After continuing to run into various instances of this issue I seem to have found a fix (maybe better classified as a work around). As it turns out the fact that I Ctrl+C'd the previous running process did not have anything to do with the outcome.
I've included a sleep 1
between aptly snapshot drop
calls and the current running job appears to be getting further along than previous tests. I will confirm/update again after the current pruning job completes.
After doing some more testing, this seems to have been a levelDB ulimit issue. Will update again with final confirmation, but it looks like up'ing the ulimit on the server in question has resolved the issue.
We've just encountered the same issue on our production Aptly server after 1-2 years in operations. Several daily and weekly snapshots are created including a full Ubuntu mirror and a few repos. The DB is currently 3GB of size.
The problem first occurred when our monitoring check script reported that the MANIFEST was corrupted. After running aptly db recover
we could no longer see any resources at, all mirrors, repos, etc. were gone.
Aptly didn't complain about any ulimit limitations etc. but strace
gave away some hints into that direction. Based on this GH issue we decided to increase the max open files limit from 1024
to 32768
which fixed everything:
repo soft nofile 32768
repo hard nofile 32768
Thanks a lot for the hint @esko997 !
As a feature request could Aptly be more verbose about such issues and not just continue to "work"? Or did I miss some log entries or similar?
@karras it sounds like we have very similar aptly deployments.
For the sake of posterity, the final iteration of the snapshot prune script that started this thread includes sleeps between every n number of snapshots dropped (where n is something like total snapshots / 10), to give the system time to close open file handles. We've seen lower overall prune job times with this addition to the pruner script, hopefully this information helps.
Hi all, I ran into this issue as well. My script was deleting thousands of snapshots in a loop. Suddenly, everything was gone. I'm using aply 1.4.0. I have a backup and @esko997 and @karras helped a lot with their comments. I will try their workarounds. However, I think that this issues is worth being investigated and solved since data loss is critical. Are there any plans in that direction? Best Jan
Using aptly 1.4.0 here in a CI/CD environment. Started to get these issues today, after about 2 years of constant use. We don't keep old snapshots and run constant db cleanups, but still have reached this limit.

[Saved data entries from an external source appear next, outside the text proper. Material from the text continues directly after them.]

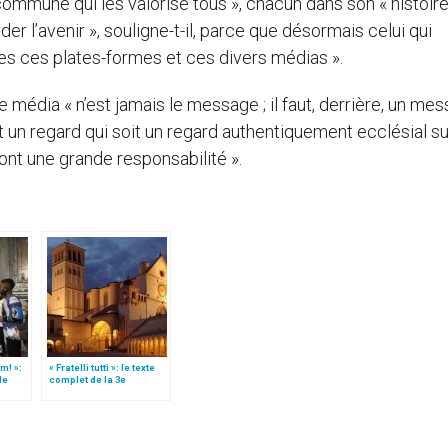
commune qui les valorise tous », chacun dans son « histoir
er l’avenir », souligne-t-il, parce que désormais celui qui
es ces plates-formes et ces divers médias ».
le média « n’est jamais le message ; il faut, derrière, un me
t un regard qui soit un regard authentiquement ecclésial su
ont une grande responsabilité ».
m! »:
« Fratelli tutti »: le texte
de
complet de la 3e
t)
encyclique du pape
François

I'm unsure if this should be considered an aptly issue, unless this actually is happening due to some kind of "leak" in the DB. A bigger DB should be expected to require more open files... Perhaps a note on the readme with advice on the open file limits?

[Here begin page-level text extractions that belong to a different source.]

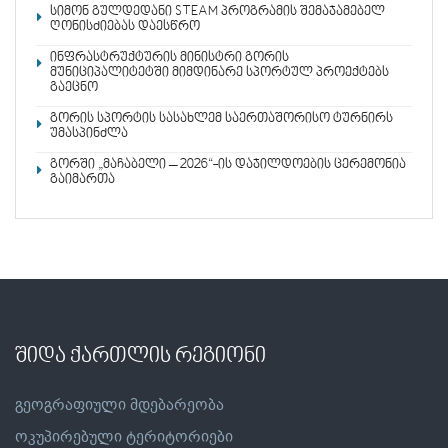
სიმონ გულდედანი STEAM პროგრამის შემაჯამებელ
ღონისძიებას დაესწრო
ინფრასტრუქტურის მინისტრი გორის
მუნიციპალიტეტში მიმდინარე სპორტულ პროექტებს
გაეცნო
გორის სპორტის სასახლემ საერთაშორისო ტურნირს
უმასპინძლა
გორში „მაჩაბელი – 2026“-ის დაჯილდოების ცერემონია
გაიმართა
შიდა ქართლის რეგიონი
გეოგრაფიული მდებარეობა
ოკუპირებული ტერიტორიები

@rzippert I agree this is not /really/ an aptly bug. With that said, it can be scary from a user perspective when it looks like you're entire deployment disappeared. I think some kind of communication around it would be useful.
That might come in the form of either a note in the documentation about awareness of open file limits, or a warning/error if aptly can't open a file. I'm not familiar with the codebase or golang but I'll take a look and if I feel up to it submit a PR along the above lines.

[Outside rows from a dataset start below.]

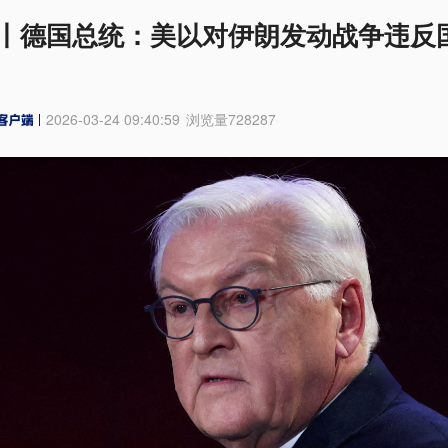
丨德国总统：美以对伊朗发动战争违反
2026-03-24 09:40:59
浏览量
728287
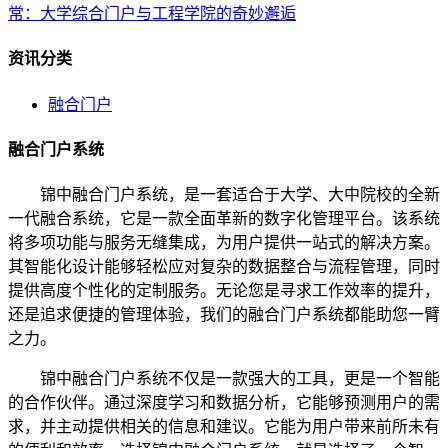
常：大学综合门户与工程学院的奇妙邂逅
资讯分类
融合门户
融合门户系统
锦中融合门户系统，是一套适合于大学、大中院校的全新
一代融合系统，它是一款全面革新的数字化管理平台。该系统
将多项功能与服务无缝集成，为用户提供一站式的解决方案。
其智能化设计能够轻松应对复杂的数据整合与流程管理，同时
提供高度个性化的定制服务。无论您是寻求工作效率的提升，
还是追求便捷的管理体验，我们的融合门户系统都能助您一臂
之力。
锦中融合门户系统不仅是一款强大的工具，更是一个智能
的合作伙伴。通过深度学习和数据分析，它能够预测用户的需
求，并主动提供相关的信息和建议。它能为用户带来前所未有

After fat fingering a running snapshot prune process (
aptly snapshot drop
), I am unable to view anything in the relevant aptly instance. The snapshot in question was not being used by a published endpoint.I got the following error when first running a script:
ERROR: unable to load list of repos: snapshot with uuid e87d3b31-a1d9-4e3d-aef6-849ac840f7c1 not found
After, I tried the following and got the below results:
I have already run aptly db recover which ran successfully (I backed up the database before this). Additionally, there are still 10262 files in the db/ directory.
This aptly server is currently running on Ubuntu 16.04 and was recently upgraded from aptly 0.9.7 to aptly 1.3.0.
Any assistance is greatly appreciated.